Birleşmiş Milletler sistemi çöküyor. Artık bunu sadece biz değil, küresel sistemin içindeki pek çok aktör de görüyor. Fakat sistem çökerken, yeni sistemin hangi ilkeler üzerinde inşa edileceği hâlâ muğlak. İşte tam da bu belirsizlik ortamında, Türkiye'nin uluslararası hukuk vurgusu, adalet arayışı ve Filistin davasına sahip çıkışı bir pusula işlevi görüyor. Kurtulmuş'un Cenevre'deki konuşması da, Türkiye'nin bu yeni döneme dair yaklaşımının bir özeti gibiydi. "İki kutuplu dünya düzeni bitti, tek kutupluluk da sürdürülemedi" derken, çok merkezli yeni dünyanın zeminini adaletle kurmak gerektiğini vurguladı. Bu cümle, bir siyasi değerlendirme değil; aynı zamanda bir yön tayinidir. Türkiye bu yeni çok merkezli dünyanın pasif bir izleyicisi değil, aktif bir kurucusu olmak istiyor.
Bu hedefe giden yolda parlamento diplomasisinin de ne kadar etkili kullanılabileceğini Cenevre'de gösterdi.

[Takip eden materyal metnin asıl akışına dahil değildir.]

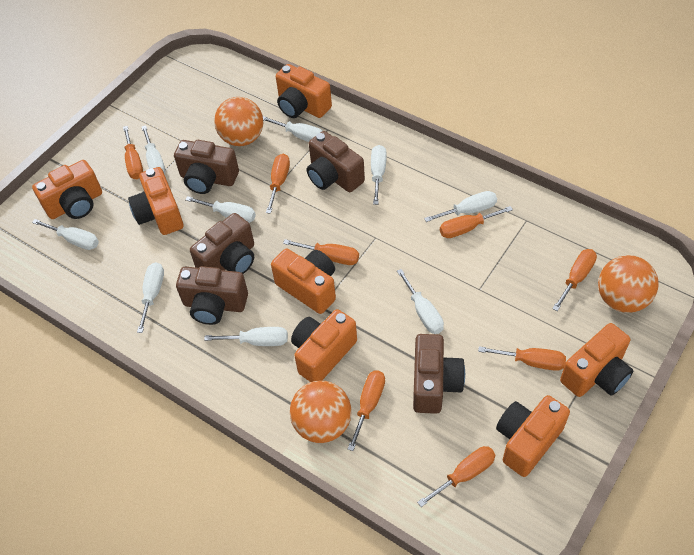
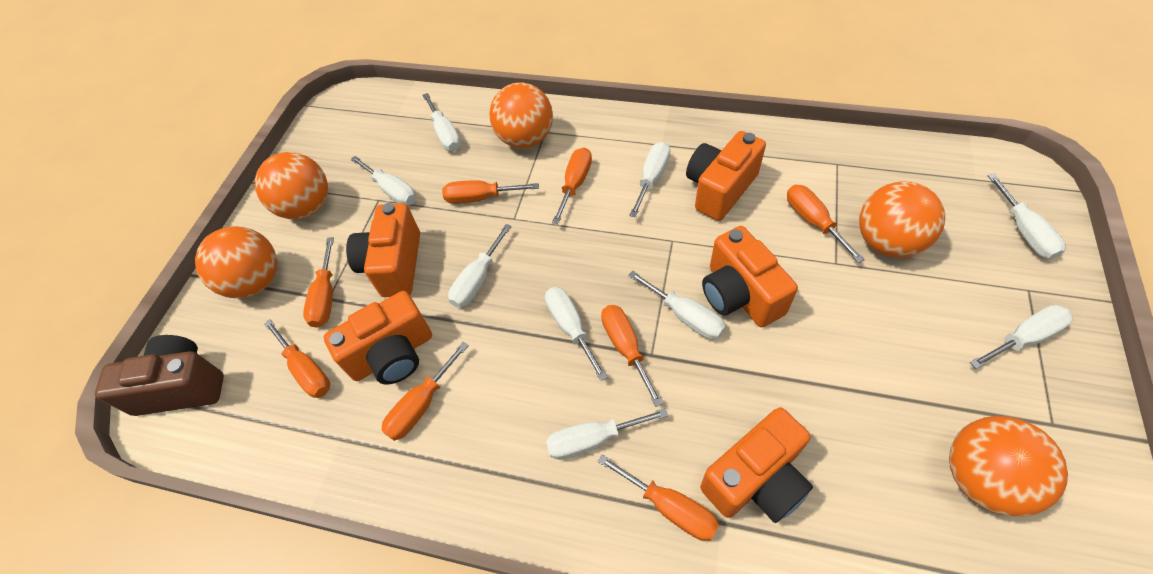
brown camera: [174,140,239,194] [176,266,248,325] [190,213,254,274] [307,131,365,192] [413,334,465,414] = 5 -> [95,335,224,416] = 1
orange ball: [214,97,263,146] [290,380,352,443] [598,255,659,313] = 3 -> [195,226,277,298] [255,152,328,219] [489,82,553,148] [859,182,945,258] [949,416,1068,517] = 5
orange camera: [32,160,102,219] [128,167,183,235] [271,249,336,314] [276,64,332,118] [291,309,357,382] [496,395,570,477] [560,323,633,397] = 7 -> [324,291,432,384] [346,203,420,297] [686,131,766,221] [700,407,813,523] [702,226,798,327] = 5

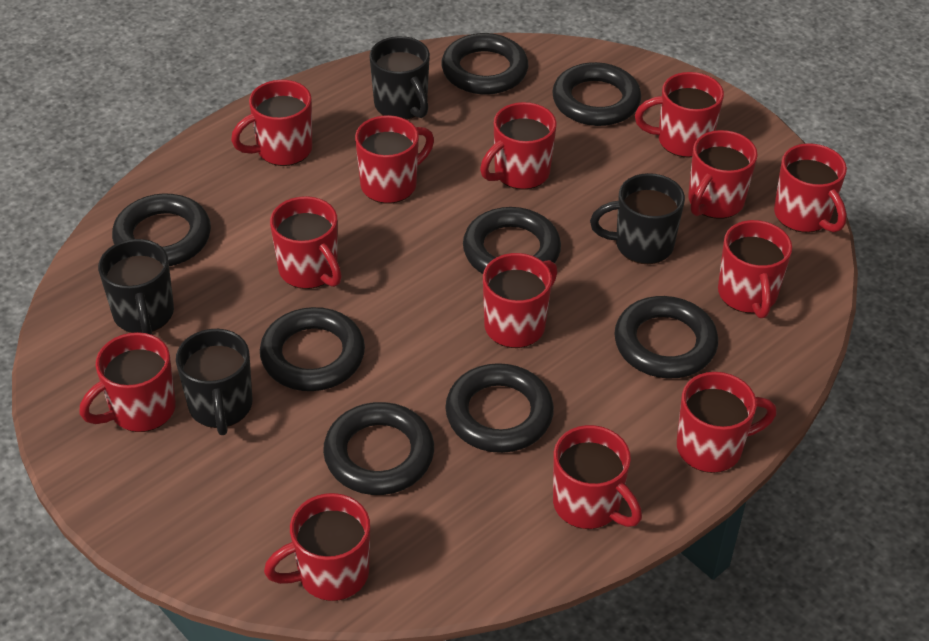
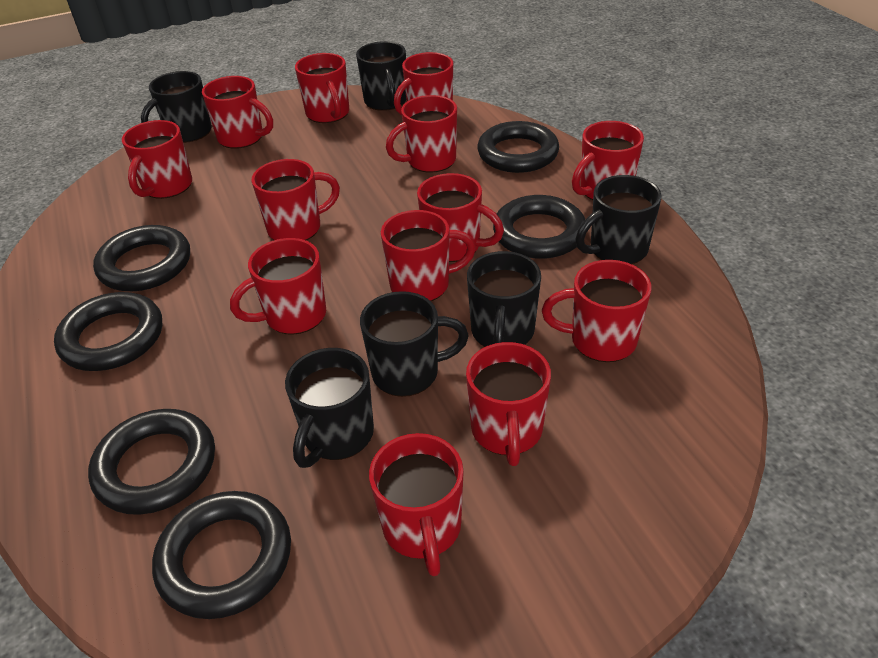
black mug: [98,239,174,335] [176,329,252,435] [369,36,430,120] [590,173,685,264] = 4 -> [141,71,212,143] [285,348,374,468] [356,41,407,111] [360,291,469,397] [467,251,541,347] [576,175,662,264] = 6
black ring: [112,193,211,266] [260,307,365,391] [323,402,434,495] [441,33,528,95] [445,363,554,453] [463,207,561,274] [552,62,641,126] [614,296,718,378] = 8 -> [54,292,162,371] [88,409,215,515] [93,225,190,291] [152,491,291,619] [477,121,559,173] [493,195,585,259] = 6

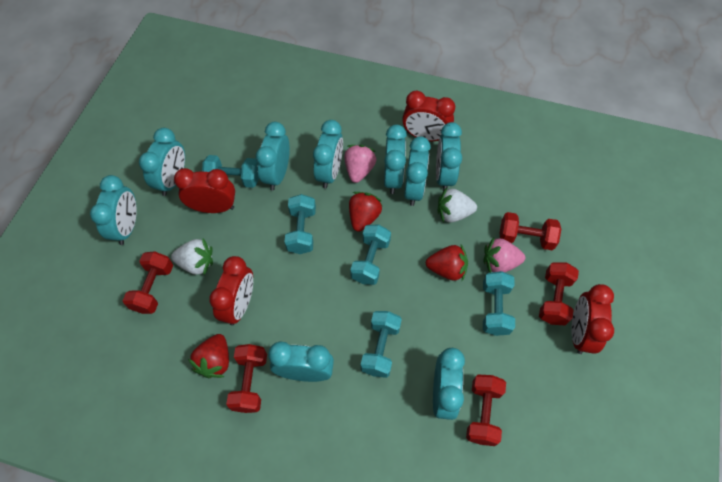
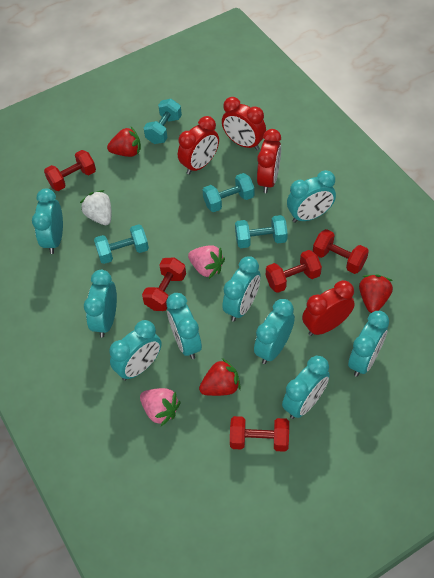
turquoise dumbbell: [202,155,259,188] [284,194,316,254] [350,225,391,285] [361,311,402,378] [483,271,515,336] = 5 -> [94,224,149,264] [144,99,182,144] [203,173,254,212] [235,215,288,248] = 4
white strawberry: [171,239,213,275] [438,187,477,223] = 2 -> [80,190,111,225] = 1

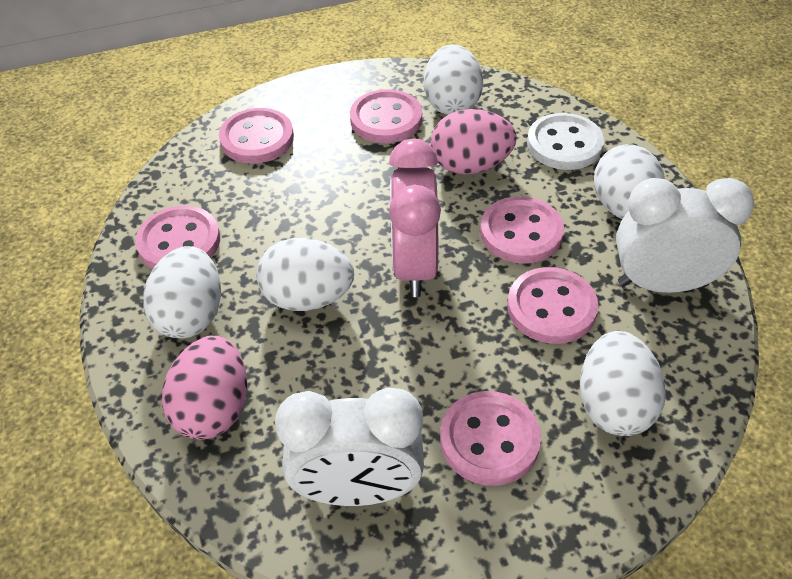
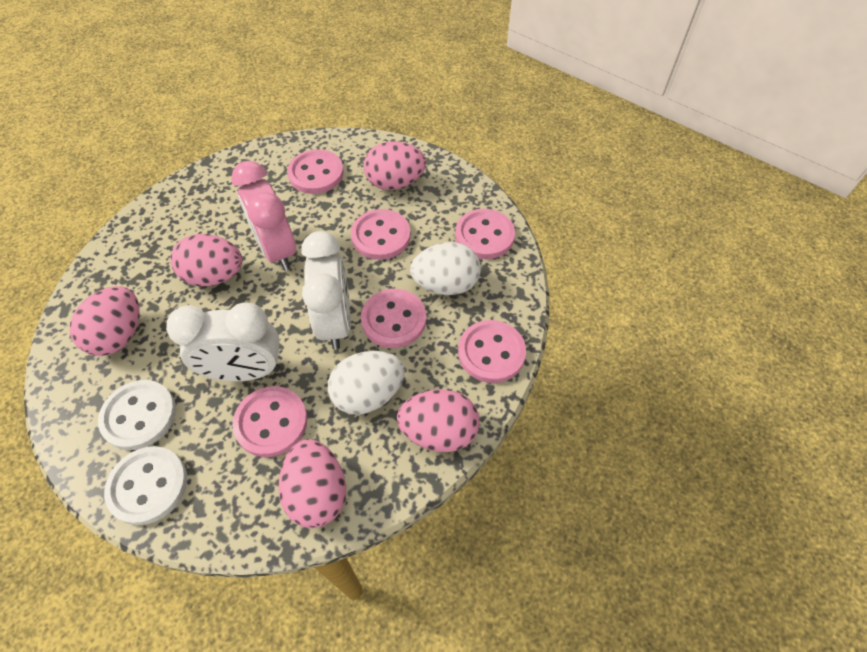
pink egg: [162,336,247,440] [431,109,517,174] = 2 -> [70,286,140,356] [171,234,243,286] [278,439,346,528] [364,141,426,190] [397,389,480,452] = 5
white button: [527,113,604,170] = 1 -> [98,380,176,450] [104,446,187,525] = 2
white egg: [143,246,221,339] [256,238,354,311] [424,44,483,115] [580,331,666,436] [594,144,665,219] = 5 -> [328,351,405,415] [410,242,481,295] = 2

Kurtulmuş'un temasları sadece kürsü konuşmalarıyla sınırlı değildi. Konferans marjında birçok ülkenin parlamento başkanıyla bir araya geldi. Moldova, Küba, Pakistan, Singapur, hatta Filistin Ulusal Konseyi temsilcileriyle ayrı ayrı yaptığı görüşmeler, Türkiye'nin çok boyutlu dış politika vizyonunun pratikteki karşılıklarıydı. Özellikle Moldova ile yapılan görüşmede, Gagavuz Türkleri üzerinden kurulan kültürel köprü vurgusu dikkat çekiciydi. Küba ile Filistin konusundaki ortak hassasiyet paylaşılırken, Singapur ile Türkiye'nin Asya açılımı konuşuldu. Pakistan ile ise hem tarihî dostluk teyit edildi hem de şubat ayında imzalanan 24 anlaşmanın sahaya yansıması değerlendirildi. Ama bu temaslar arasında belki de en dikkat çekeni, Filistin Ulusal Konseyi Başkanı Rawhi Fattouh ile yapılan görüşmeydi. Çünkü orada diplomasi değil, neredeyse bir hukuk dili konuşuldu. "İsrail'in Siyonist yönetimi uluslararası mahkemelerde mutlaka yargılanacaktır" cümlesi, yalnızca siyasi bir duruş değil, aynı zamanda bir suç duyurusudur. Bu ifadeyle Kurtulmuş, uluslararası toplumu yalnızca vicdanla değil, hukukla da sorumluluğa çağırdı.
Bir diğer kritik başlık da İstanbul'da düzenlenecek olan PAB 152. Genel Kurulu. Cenevre'de bu organizasyonun da altyapısı hazırlandı. Türkiye, 2026 Nisan'ında dünya parlamentolarına ev sahipliği yapacak. Bu, yalnızca bir diplomatik ağırlık göstergesi değil, aynı zamanda Türkiye'nin çok taraflılık konusundaki iddiasının bir nişanesi olacak.
Numan Kurtulmuş, Cenevre'deki her görüşmede bu mesajı verdi. Filistin meselesine dönersek… Türkiye, Gazze'de yaşananların sessizlikle geçiştirilemeyecek kadar ağır bir trajedi olduğunu tüm platformlarda dile getiriyor. Kurtulmuş'un bu konudaki cümleleri, sadece Türkiye adına değil, insanlık adına atılmış notlar gibiydi: "İsrail'in yaptıkları insanlık suçudur. Sessiz kalan herkes bu suça ortaktır. Uluslararası kamuoyu acilen harekete geçmelidir."